Kim Sung-Soo, Kim Jung-Hoon, Suk Se-Il
Department of Orthopedic Surgery, Inje University Haeundae Paik Hospital, Busan, Korea.
Department of Orthopedic Surgery, Inje University Ilsan Paik Hospital, Goyang, Korea.
Asian Spine J. 2017 Feb;11(1):127-137. doi: 10.4184/asj.2017.11.1.127. Epub 2017 Feb 17.
Retrospective study.
To determine the effect and direction of direct vertebral rotation (DVR) in the lowest instrumented vertebra (LIV) on the uninstrumented lumbar curve depending on the lumbar modifier used for the correction of thoracic adolescent idiopathic scoliosis.

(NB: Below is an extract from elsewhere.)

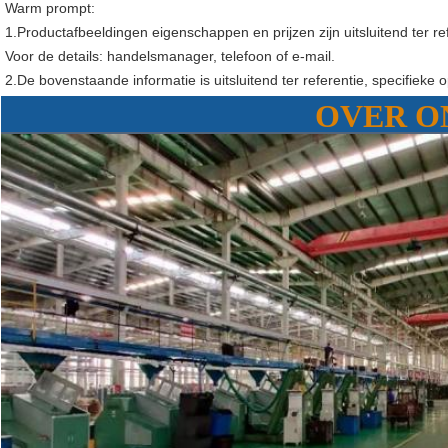
Warm prompt:
1.Productafbeeldingen eigenschappen en prijzen zijn uitsluitend ter r
Voor de details: handelsmanager, telefoon of e-mail.
2.De bovenstaande informatie is uitsluitend ter referentie, specifieke
OVER O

DVR in the LIV should be implemented in a different direction to obtain better spontaneous lumbar correction depending on the preoperative lumbar spine modifier.
We retrospectively analyzed 160 patients with thoracic adolescent idiopathic scoliosis treated by pedicle screw instrumentation and rod derotation. Patients who had a distal fusion level between T11 and L1 were divided into two groups: the DVR group versus the No-DVR group. Each group was divided into subgroups depending on the lumbar modifier used: the DVR-A, B, and C groups versus the No-DVR-A, B, and C groups. The DVR-A group was subdivided into two subgroups depending on the direction of screw rotation in the LIV: the DVR-A-O group (opposite direction) and the DVR-A-S group (same direction).
There were no significant differences in the preoperative curve characteristics between the two groups. The preoperative lumbar curve was corrected in 70% of the patients in the DVR group and in 56% in the No-DVR group. Spontaneous coronal correction of the lumbar curve was better in the DVR-A-S group than that in the No-DVR-A group. However, the DVR-A-O group had the higher incidence of adding-on deformity. The DVR-B and C groups showed better spontaneous correction of lumbar coronal magnitude, apical vertebral translation, and rotation and the LIV tilting.
In lumbar modifiers B and C, screws in the LIV have to be rotated opposite to the direction of the screw rotation of the main thoracic curve; however, in modifier A, the screws have to be rotated in the same direction.
回顾性研究。
根据用于矫正青少年特发性脊柱侧凸的腰椎修正器,确定最低固定椎体(LIV)的直接椎体旋转(DVR)对未固定腰椎曲线的影响及方向。
根据术前腰椎修正器,LIV中的DVR应朝不同方向实施,以获得更好的腰椎自发矫正效果。
我们回顾性分析了160例接受椎弓根螺钉内固定和棒旋转术治疗的青少年特发性脊柱侧凸患者。远端融合水平在T11和L1之间的患者分为两组:DVR组和非DVR组。每组根据使用的腰椎修正器分为亚组:DVR - A、B和C组与非DVR - A、B和C组。DVR - A组根据LIV中螺钉旋转方向再分为两个亚组:DVR - A - O组(相反方向)和DVR - A - S组(相同方向)。
两组术前曲线特征无显著差异。DVR组70%的患者术前腰椎曲线得到矫正,非DVR组为56%。DVR - A - S组腰椎曲线的自发冠状面矫正优于非DVR - A组。然而,DVR - A - O组附加畸形的发生率更高。DVR - B组和C组在腰椎冠状面大小、顶椎平移、旋转和LIV倾斜方面显示出更好的自发矫正效果。
在腰椎修正器B和C中,LIV中的螺钉必须与主胸弯螺钉旋转方向相反;然而,在修正器A中,螺钉必须朝相同方向旋转。